Dreamscape is an interactive narrative based on dreams, imagination and reflection. I have, for a while, been curious about how the process of dreaming impacts our mental health, life goals and self-actualisation. I wanted the narrative to concentrate on the sensory, cognitive and the emotional, just like all dreams do.
Classroom Project developed for Narrative & Dynamic Systems at ParsonsProject Duration: 1 week (Feb 2022)
Developed using Twine
The protagonist is a filmmaking student who is on the hunt for internships. Their relationship with their partner isn’t on the best of terms either. They write their thoughts and feelings down in their diary which gives players sufficient context to begin the game. It is from the point that the protagonist sleeps that the player interaction begins. Through the story, the protagonist combats their self-doubt and in the end, wakes up with hope and confidence to face challenges.
This game actually involved a lot of secondary research into the following aspects:
- The human sleep cycle and comprising stages
- Types of dreams and what they can mean from a psychological point of view
- How to interpret one’s own dreams
- What the most common types of dreams were
- REM cycle and lucid dreaming
- Recollecting dreams based on sleep and wake conditions
Another reason I continued working with this theme is the stark difference between dreams, an output of the REM (rapid eye movement) cycle and daydreaming. With dreams when one is sleeping, everything is involuntary and even suppressed memories or worries come to light. The dreamer has no say and anything can happen. Daydreams, on the other hand, are more controlled and aspirational as a means to escape from the present reality.

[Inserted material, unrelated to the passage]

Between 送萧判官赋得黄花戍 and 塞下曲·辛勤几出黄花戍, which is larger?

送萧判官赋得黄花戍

This ensured a good, chunky theme for me to build my narrative on. I was very keen on exploiting the ‘bizarreness’ and the crazy, weird things people do in dreams. Since literally anything could happen in the constituent dream sequences, I felt this proved to be a constraint to the design process to a certain extent. The realm of possibilities was too vast and I wish I had a more rigid framework with rules outlining what can and cannot happen within a dream. The number of choices given to the player at every stage are either two or three, but I had to restrain myself by not making them 5 wacky things the player can choose to do.
Use of Sound and Color
I used color and sound primarily as effects to support the player experience. Instead of adding accompanying images, I decided to use more descriptive language and focus instead on the layout and typography. I have played with the background color of the various passages so that ties well with the corresponding dream sequence (like sandy shade for the Indus Valley Civilization, a steely gray for the subway train, etc). This was possible with the use of passage tags and creating individual CSS classes and properties. I used sourced music and sound effects for the story. Again, each scenario has its background score or individual theme, interspersed with sound effects like splashing or human chatter. This was done in hopes to not only visually, but also auditorily transport the player from one sequence to the next.

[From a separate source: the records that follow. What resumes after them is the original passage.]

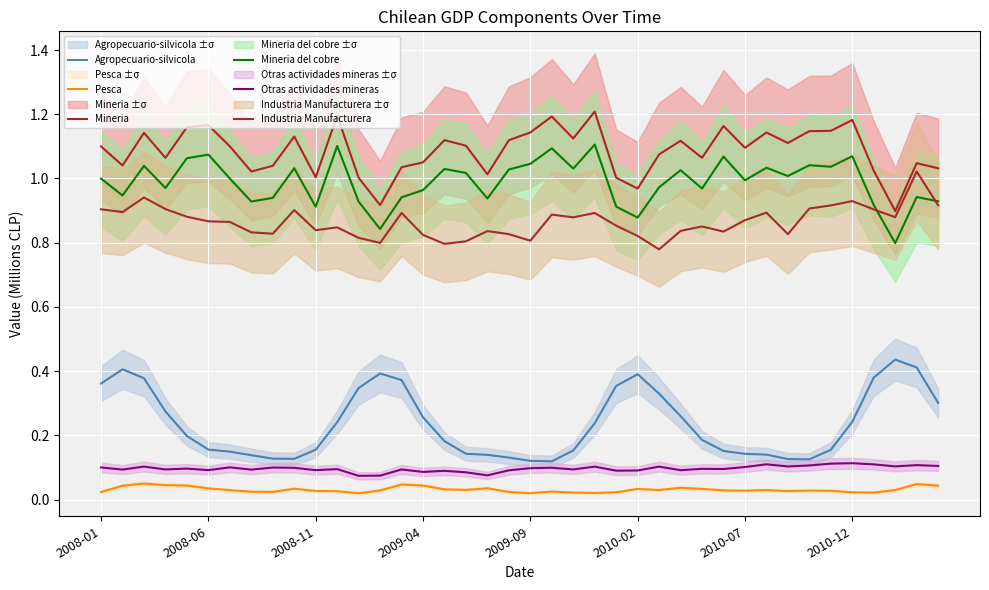

Between 2008-11 and 2010-02, which series saw the biggest shift?

Agropecuario-silvicola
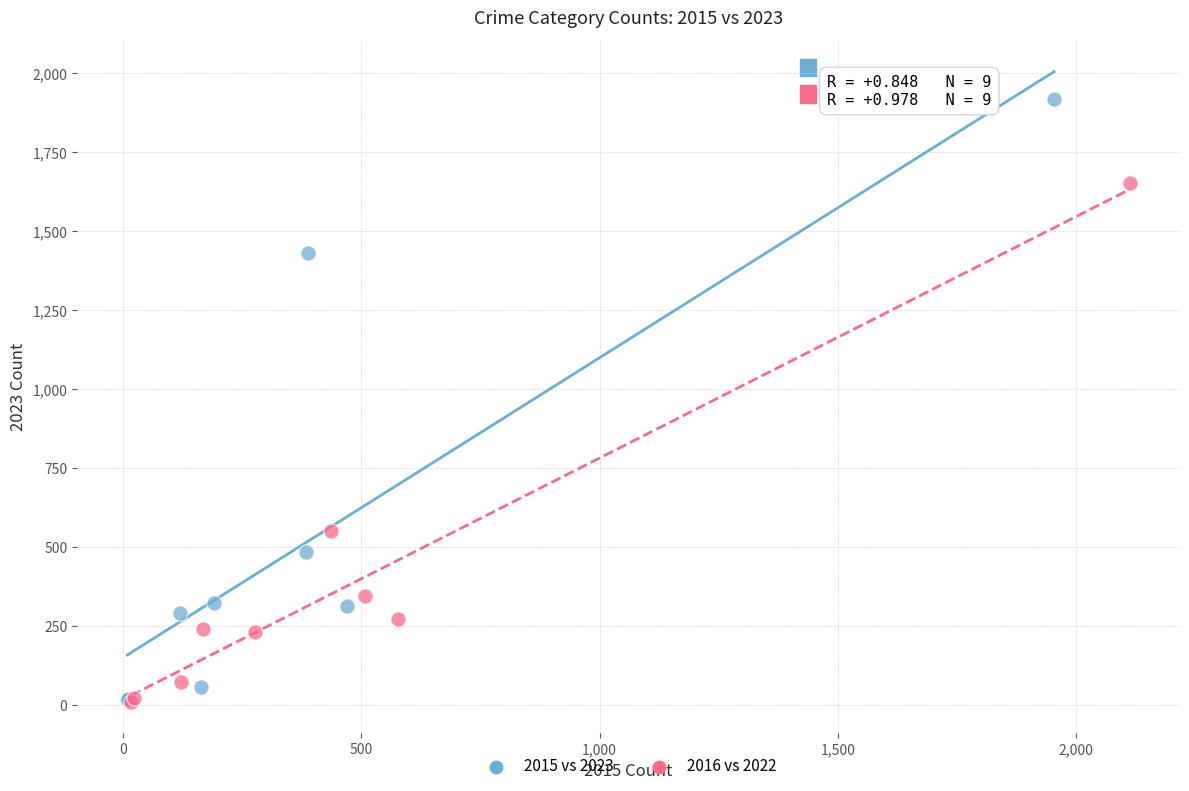

Which series has the widest spread of Y values?

2015 vs 2023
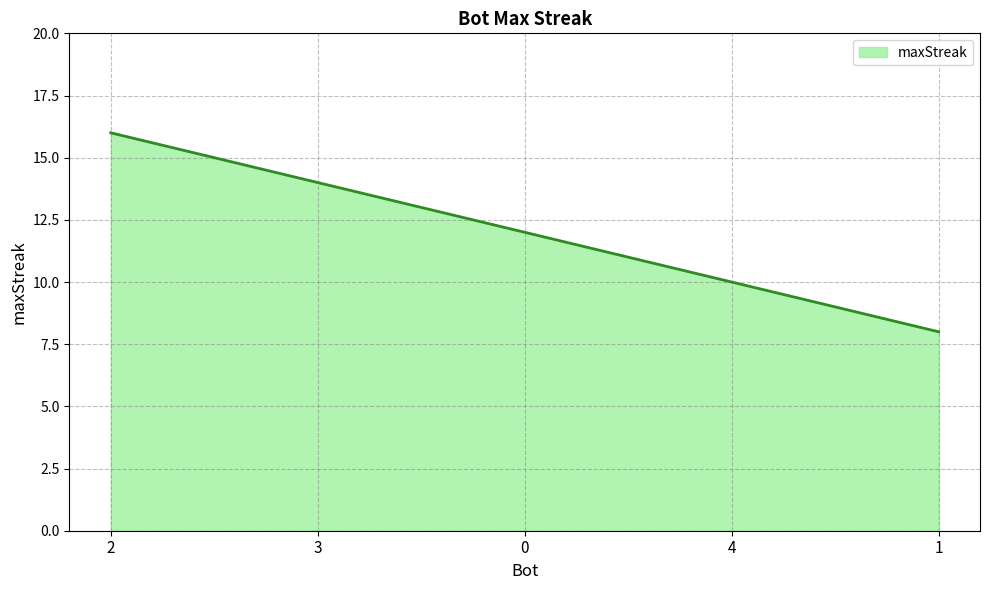

List the labels in order of value, largest first.

2, 3, 0, 4, 1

Finding the right balance between randomness and consistency was a bit hard. The inherent nature of dreams is to be chaotic and wild. I had to make sure that a lack of strong narrative thread did not annoy or deter the player by:
Adding easter eggs or some recurring issues like the player’s headspace, the relationship with Adrian, and so on.
Designing engaging scenarios that players could empathise with they might have dreamt of some of these scenarios at some point
Tracking the player
The story tracks the number of rash or crazy decisions that the player makes throughout. The wilder, the further they will go. When the game starts, a variable, $crazy, is set to 0 and with every sane or boring decision that is made, the value is reduced by 1.
When it hits 0, the protagonist wakes up suddenly because of a loud alarm and cannot remember anything.
If the player continues the game, they will have a conversation with Mother Nature, gradually wake up on their own and be able to recollect and reflect.
In one scenario, the protagonist is completely naked in which case they realize that they are dreaming and wake up in shock.
When the player has a conversation in the train to find out that they are on the Train to Tomorrow, a boolean $isAware is set to true and the player has slightly more context about their dream for the rest of the narrative
Individually tracking the root cause of a dream would have been too cumbersome a process, so instead the protagonist is generally anxious and worries about what the future will hold. Feelings of unfulfillment, unpreparedness and helplessness are common threads in many types of dreams.